Stable water diuresis was produced in anesthetized, hydrocortisone-treated hypophysectomized dogs by infusion of 2.5% dextrose. Infusion of adenosine 3',5'-cyclic monophosphate (cyclic AMP) in the left renal artery decreased ipsilaterally glomerular filtration rate (GFR), cortical and non-cortical renal plasma flow, and tended to increase urine flow (V) and free-water clearance (C(H2O)) despite a decrease in mean arterial pressure. Infusion of dibutyryl adenosine 3',5'-cyclic monophosphate (dibutyryl cyclic AMP) in the left renal artery increased V and C(H2O) significantly (P<0.01) bilaterally with essentially no change in GFR, in total renal plasma flow or its cortical and non-cortical components. For each kidney the magnitude of the change in V was similar to the magnitude of the change in C(H2O) and the change in sodium excretion was trivial. Cyclic AMP probably produced its effects on renal hemodynamics and mean arterial pressure wholly or in part through the action of metabolites such as 5'-AMP and adenosine on the renal and systemic vasculature. The absence of an effect of dibutyryl cyclic AMP on renal hemodynamics and its bilateral effect may be explained by the resistance of this nucleotide derivative to metabolism.
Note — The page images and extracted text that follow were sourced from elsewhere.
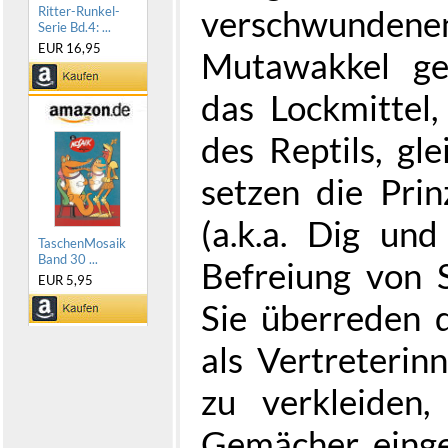
verschwun
Ritter-Runkel-
Serie Bd.4: ...
EUR 16,95
Mutawakkel ge
das Lockmittel,
des Reptils, gle
setzen die Pri
(a.k.a. Dig un
TaschenMosaik
Band 30 ...
Befreiung von S
EUR 5,95
Sie überreden d
als Vertreteri
zu verkleiden
Gemächer einge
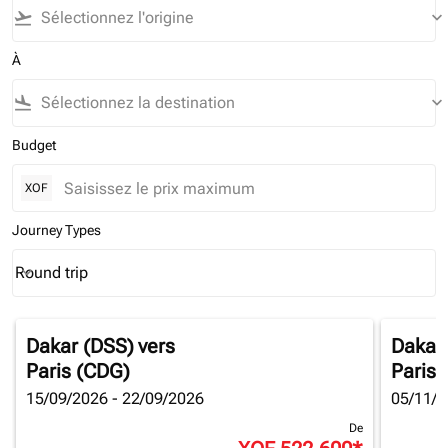
flight_takeoff
keyboard_arrow_down
À
flight_land
keyboard_arrow_down
Budget
XOF
Journey Types
Round trip
keyboard_arrow_down
Journey Types option Round trip Selected
Dakar (DSS)
vers
Dakar
Paris (CDG)
Paris 
15/09/2026 - 22/09/2026
05/11/2
De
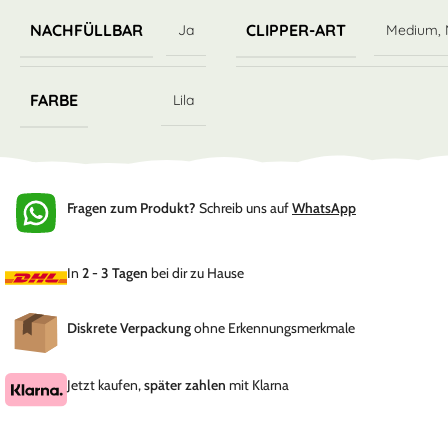
NACHFÜLLBAR
CLIPPER-ART
Ja
Medium
,
FARBE
Lila
Fragen zum Produkt?
Schreib uns auf
WhatsApp
In
2 - 3 Tagen
bei dir zu Hause
Diskrete Verpackung
ohne Erkennungsmerkmale
Jetzt kaufen,
später zahlen
mit Klarna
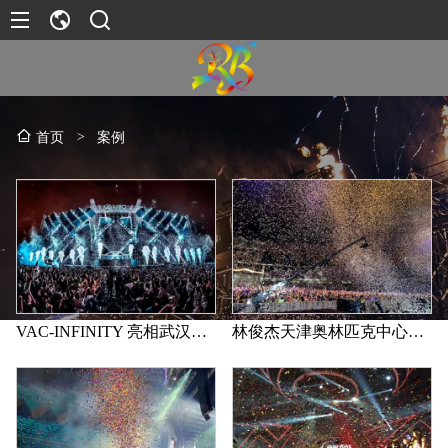
>
案例
首页
VAC-INFINITY 亮相武汉博览中心
林俊杰天津奥林匹克中心演唱会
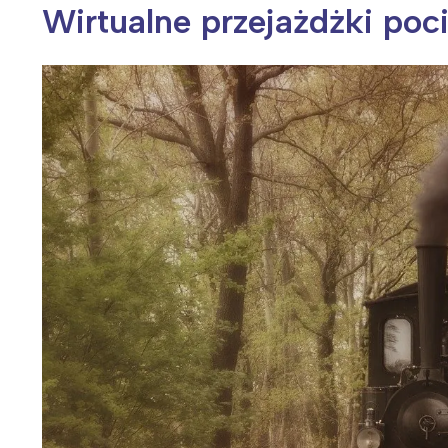
Wirtualne przejażdżki poc
Wiosenny koncert ptaków na płocie
Kwitnąca wiśn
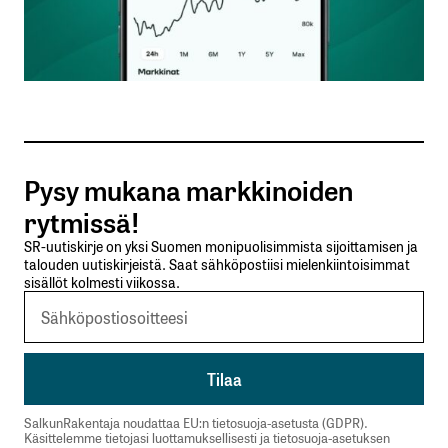
Kommentti
*
Nimesi tai nimimerkkisi
*
Pysy mukana markkinoiden
rytmissä!
Sähköpostiosoitteesi
*
SR-uutiskirje on yksi Suomen monipuolisimmista sijoittamisen ja
talouden uutiskirjeistä. Saat sähköpostiisi mielenkiintoisimmat
sisällöt kolmesti viikossa.
Tilaa SalkunRakentajan uutiskirje
Lähetä kommentti
SalkunRakentaja noudattaa EU:n tietosuoja-asetusta (GDPR).
Käsittelemme tietojasi luottamuksellisesti ja tietosuoja-asetuksen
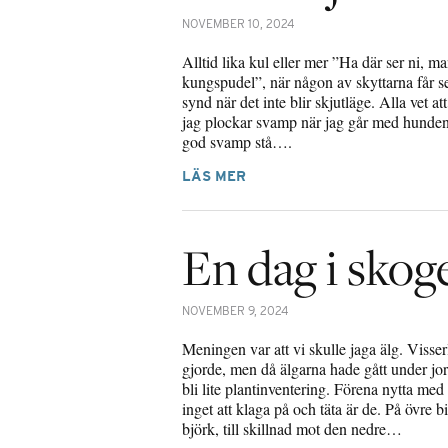
NOVEMBER 10, 2024
Alltid lika kul eller mer ”Ha där ser ni, 
kungspudel”, när någon av skyttarna får s
synd när det inte blir skjutläge. Alla vet at
jag plockar svamp när jag går med hunden. 
god svamp stå….
LÄS MER
En dag i skog
NOVEMBER 9, 2024
Meningen var att vi skulle jaga älg. Visser
gjorde, men då älgarna hade gått under jord
bli lite plantinventering. Förena nytta med
inget att klaga på och täta är de. På övre bi
björk, till skillnad mot den nedre…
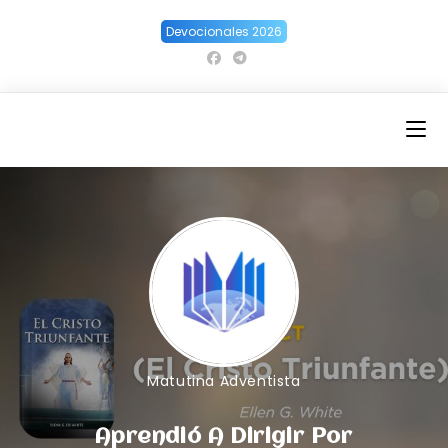
Ir
Devocionales 2026
al
contenido
Matutina Adventista
Aprendió A Dirigir Por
Dibutyryl cyclic AMP appears to decrease by direct cellular effect(s) proximal tubular sodium reabsorption but does not prevent virtually complete reabsorption of the increased load of sodium in the distal nephron. This effect on the kidney is qualitatively and quantitatively similar to the effect of renal arterial infusion of isoproterenol. The results suggest that synthesis of cyclic AMP in proximal renal tubule cells in response to stimulation of beta adrenergic or other receptors can mediate a decrease in the proximal tubular reabsorption of sodium.